**PROBLEM DESCRIPTION:** Repeat only the stretch of lines below that runs from the line with "## 🚨 Core Risks" through the line with "to main branches", unaltered.

Saved data entries
* * *
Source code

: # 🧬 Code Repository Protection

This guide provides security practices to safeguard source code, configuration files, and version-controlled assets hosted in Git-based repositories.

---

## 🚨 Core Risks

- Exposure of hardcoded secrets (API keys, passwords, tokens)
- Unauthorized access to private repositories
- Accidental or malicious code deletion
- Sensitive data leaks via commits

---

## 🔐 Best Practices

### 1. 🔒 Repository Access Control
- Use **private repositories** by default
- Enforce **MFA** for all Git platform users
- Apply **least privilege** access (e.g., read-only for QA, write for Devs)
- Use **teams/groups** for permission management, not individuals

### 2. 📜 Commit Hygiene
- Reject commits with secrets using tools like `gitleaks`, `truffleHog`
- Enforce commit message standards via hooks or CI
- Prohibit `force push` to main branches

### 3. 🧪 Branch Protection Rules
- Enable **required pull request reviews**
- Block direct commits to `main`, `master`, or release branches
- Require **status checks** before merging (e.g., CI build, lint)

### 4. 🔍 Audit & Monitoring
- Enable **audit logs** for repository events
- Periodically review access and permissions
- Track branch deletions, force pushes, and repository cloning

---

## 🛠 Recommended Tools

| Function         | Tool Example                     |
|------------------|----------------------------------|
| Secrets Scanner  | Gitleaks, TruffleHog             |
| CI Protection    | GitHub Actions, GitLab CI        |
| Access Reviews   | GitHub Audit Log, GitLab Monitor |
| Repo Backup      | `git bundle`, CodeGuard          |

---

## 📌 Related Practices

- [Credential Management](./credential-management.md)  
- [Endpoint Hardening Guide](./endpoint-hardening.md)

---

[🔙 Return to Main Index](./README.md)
* * *
**RESPONSE TO THIS EXERCISE:**
## 🚨 Core Risks

- Exposure of hardcoded secrets (API keys, passwords, tokens)
- Unauthorized access to private repositories
- Accidental or malicious code deletion
- Sensitive data leaks via commits

---

## 🔐 Best Practices

### 1. 🔒 Repository Access Control
- Use **private repositories** by default
- Enforce **MFA** for all Git platform users
- Apply **least privilege** access (e.g., read-only for QA, write for Devs)
- Use **teams/groups** for permission management, not individuals

### 2. 📜 Commit Hygiene
- Reject commits with secrets using tools like `gitleaks`, `truffleHog`
- Enforce commit message standards via hooks or CI
- Prohibit `force push` to main branches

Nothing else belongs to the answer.